◆ Data to use
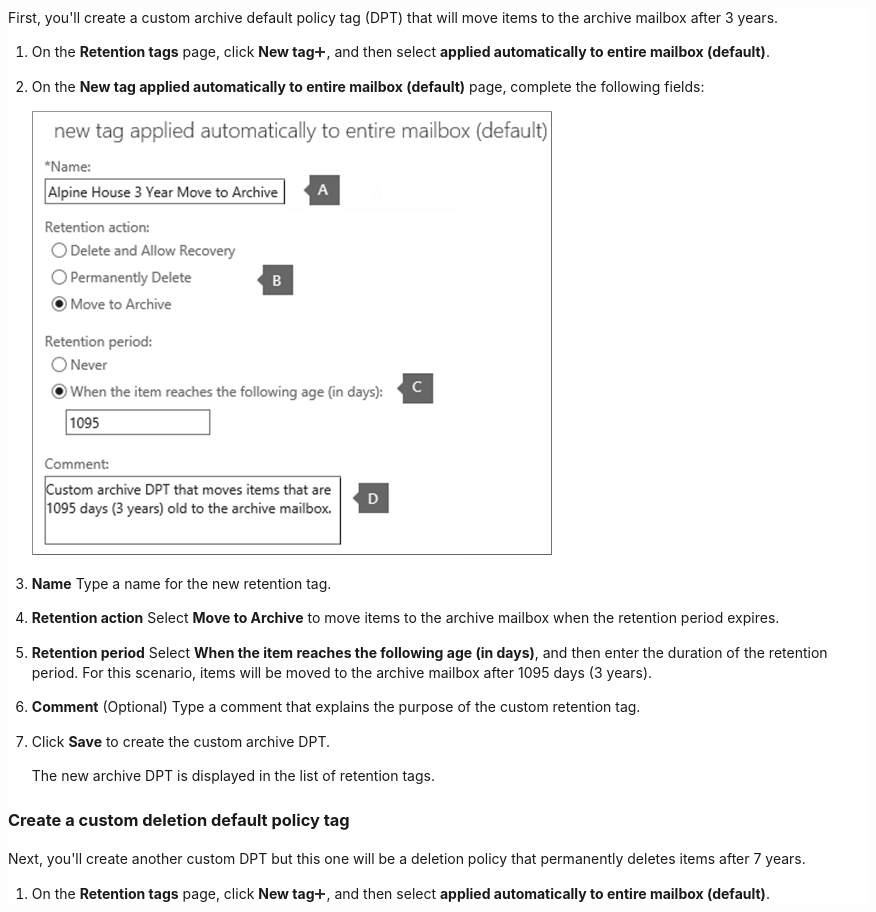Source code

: First, you'll create a custom archive default policy tag (DPT) that will move items to the archive mailbox after 3 years. 
  
1. On the **Retention tags** page, click **New tag**![New icon](media/457cd93f-22c2-4571-9f83-1b129bcfb58e.gif), and then select **applied automatically to entire mailbox (default)**. 
    
2. On the **New tag applied automatically to entire mailbox (default)** page, complete the following fields: 
    
    ![Settings to create a new archive default policy tag](media/41c0a43c-9c72-44e0-8947-da0831896432.png)
  
1. **Name** Type a name for the new retention tag. 
    
2. **Retention action** Select **Move to Archive** to move items to the archive mailbox when the retention period expires. 
    
3. **Retention period** Select **When the item reaches the following age (in days)**, and then enter the duration of the retention period. For this scenario, items will be moved to the archive mailbox after 1095 days (3 years).
    
4. **Comment** (Optional) Type a comment that explains the purpose of the custom retention tag. 
    
3. Click **Save** to create the custom archive DPT. 
    
    The new archive DPT is displayed in the list of retention tags.
    
### Create a custom deletion default policy tag
  
Next, you'll create another custom DPT but this one will be a deletion policy that permanently deletes items after 7 years.
  
1. On the **Retention tags** page, click **New tag**![New icon](media/457cd93f-22c2-4571-9f83-1b129bcfb58e.gif), and then select **applied automatically to entire mailbox (default)**. 
    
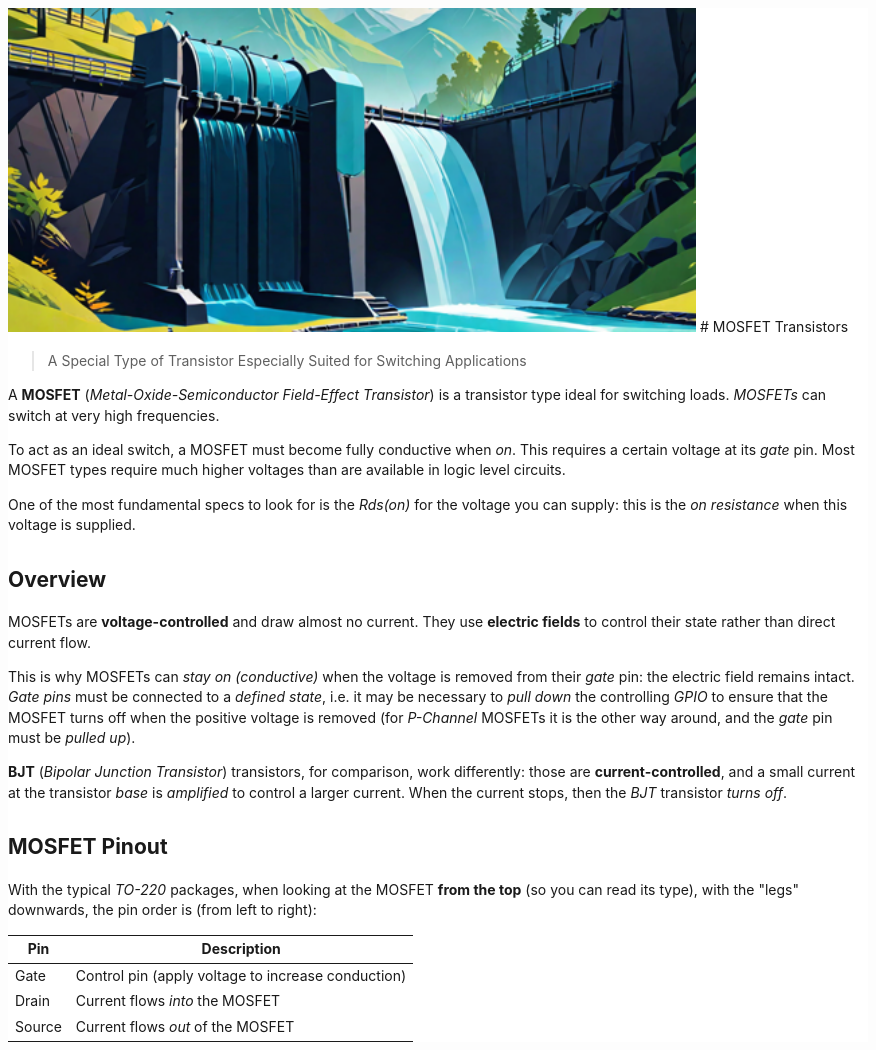 <img src="/assets/images/dam.png" width="80%" height="80%" />
# MOSFET Transistors

> A Special Type of Transistor Especially Suited for Switching Applications

A **MOSFET** (*Metal-Oxide-Semiconductor Field-Effect Transistor*) is a transistor type ideal for switching loads. *MOSFETs* can switch at very high frequencies.

To act as an ideal switch, a MOSFET must become fully conductive when *on*. This requires a certain voltage at its *gate* pin. Most MOSFET types require much higher voltages than are available in logic level circuits. 

One of the most fundamental specs to look for is the *Rds(on)* for the voltage you can supply: this is the *on resistance* when this voltage is supplied.

## Overview
MOSFETs are **voltage-controlled** and draw almost no current. They use **electric fields** to control their state rather than direct current flow. 

This is why MOSFETs can *stay on (conductive)* when the voltage is removed from their *gate* pin: the electric field remains intact. *Gate pins* must be connected to a *defined state*, i.e. it may be necessary to *pull down* the controlling *GPIO* to ensure that the MOSFET turns off when the positive voltage is removed (for *P-Channel* MOSFETs it is the other way around, and the *gate* pin must be *pulled up*).

**BJT** (*Bipolar Junction Transistor*) transistors, for comparison, work differently: those are **current-controlled**, and a small current at the transistor *base* is *amplified* to control a larger current. When the current stops, then the *BJT* transistor *turns off*.

## MOSFET Pinout  

With the typical *TO-220* packages, when looking at the MOSFET **from the top** (so you can read its type), with the "legs" downwards, the pin order is (from left to right):

| Pin    | Description                                      |
|--------|--------------------------------------------------|
| Gate   | Control pin (apply voltage to increase conduction) |
| Drain  | Current flows *into* the MOSFET                  |
| Source | Current flows *out* of the MOSFET               |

◆ Your objective
Give again, word for word, the lines above from the first one through the one containing "after 3 years."; no pictures.

◆ Answer space
Source code

: First, you'll create a custom archive default policy tag (DPT) that will move items to the archive mailbox after 3 years. 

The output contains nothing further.